Puncaknya, muncul ketegangan antara PBNU dan PKB. Memang, setelah Muktamar, upaya “bersih-bersih” PKB dari PBNU semakin menguat. Pertanyaannya, ini permintaan siapa?

Efeknya, pengurus yang terlalu dekat dengan PKB dan dianggap berpolitik praktis melalui posisinya dalam struktur organisasi menerima surat peringatan hingga pemecatan. Dalam sebuah haul, beberapa tokoh yang dipecat bercanda untuk memastikan siapa saja di antara mereka yang sudah “wasalam.” Dark jokes.

Artinya, dapat diduga bahwa derajat bargaining PBNU dalam politik sebenarnya menurun.
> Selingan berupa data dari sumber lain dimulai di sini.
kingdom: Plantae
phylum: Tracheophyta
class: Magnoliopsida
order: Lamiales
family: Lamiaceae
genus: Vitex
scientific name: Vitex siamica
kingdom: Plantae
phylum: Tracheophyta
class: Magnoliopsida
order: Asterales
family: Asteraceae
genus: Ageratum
Jika pada era Kiai Said NU bisa mengirimkan kadernya menjadi Wakil Presiden, kini PBNU hanya bisa mengamankan agenda Pilpres demi orang lain. Oleh sebab itu, PBNU terlihat sangat sibuk memagari NU dari PKB, sementara medan politik NU justru dipagari dari luar.

Masalahnya, tidak ada bukti bahwa hal ini menurunkan suara PKB. Justru, suara PKB naik pada Pemilu 2024.

Melihat situasi ini, mudah membayangkan bahwa daya tawar organisasi semakin mengecil karena tidak berhasil menjegal Cak Imin secara efektif, yang kini justru tetap eksis di rezim saat ini.

Lalu bagaimana jika PBNU ingin mengembalikan daya tawar politiknya? Tentu ini soal menghormati proses. Minimal, ada proses berpikir yang disajikan kepada publik—seperti melakukan kajian atau mengutarakan kritik, sekecil apa pun.

Hal ini terjadi pada era Buya Said. Meskipun pada akhirnya cenderung bernegosiasi dengan pemerintah, Buya Said tetap menunjukkan bahwa kritik terhadap kebijakan tetap perlu diajukan agar komunikasi dengan penguasa menjadi lebih setara.

Saat ini, sikap kritis PBNU lebih sering diambil alih oleh Gus Ulil lewat opini-opininya. Namun, berapa kali pun beliau melakukannya, common sense masyarakat tetap tidak terobati.

Pertanyaannya, Gus men (yaqut) apa kabar ya?